After a Hungarian restaurant went out of business on her street in 1994, food marketing specialist Patti Londre had an idea. Why not convert the building into a customized headquarters for her own company?
She had been thinking of moving her five-person firm into a larger space. And the vacant restaurant structure on Barham Boulevard in Los Angeles had one thing the foodie had long been coveting: a large kitchen that would allow the team to create recipes and photograph food for clients such as Kahlua and Dole.
But first there were some major hurdles to clear. At that time, the 4,000-square-foot building was, in Londre's words, "flooded, creepy and a wreck." A bad roof and faulty drainage had left part of the ceiling crumbling off in chunks. It lacked air conditioning, and the city was unwilling to give Londre Co. a permit for the huge commercial kitchen it desired.
"They weren't even going to let me have a stove," Londre recalled.
After months of battles with city officials, Londre succeeded in getting the project approved, not as an office, but as "a private kitchen." And she began work on the surrounding office, pumping all of her time and money into making the then-shabby space workable.

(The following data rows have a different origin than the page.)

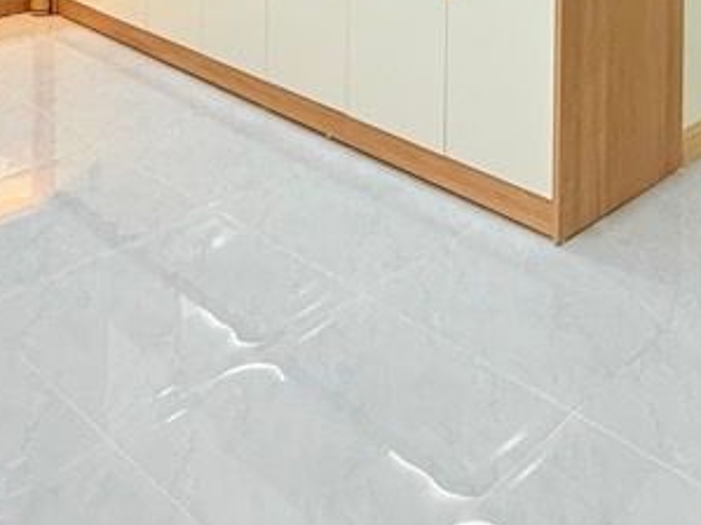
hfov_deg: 38.8
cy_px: -253
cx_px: 509
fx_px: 972
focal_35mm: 48
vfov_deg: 24.1
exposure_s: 1/100
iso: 160
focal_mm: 2.22
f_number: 2.2
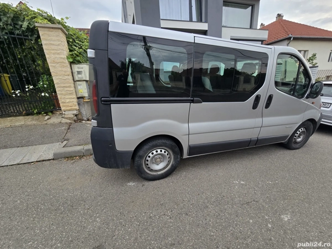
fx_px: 125
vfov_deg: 89.9
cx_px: 166
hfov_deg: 106.2
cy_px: 124
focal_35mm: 13
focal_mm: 2.2
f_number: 2.2
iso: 50
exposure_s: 1/203
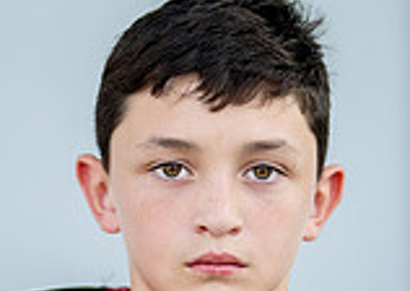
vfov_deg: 6.4
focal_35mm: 222
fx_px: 2578
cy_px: 402
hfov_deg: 9.1
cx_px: 246
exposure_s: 1/2000
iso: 160
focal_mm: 50
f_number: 1.2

To create a lobby, Londre moved the front door and enclosed a gazebo. At one end, she installed a big picture window overlooking the kitchen. To make sure her view of the cooking was unobstructed from her office, she gave the room French doors.
"You don't want to close off the connection to the kitchen," said Londre, a former home economist. "That's the heart of the building."
To help pay for it all, she leased extra space to other entrepreneurs: a graphic designer, a courier firm and an architect. But the building still retains the flavor of her business, right down to the framed pictures of risotto and chocolate souffle, and a sign that mimics a boast at her favorite bakery: "fresh ideas daily."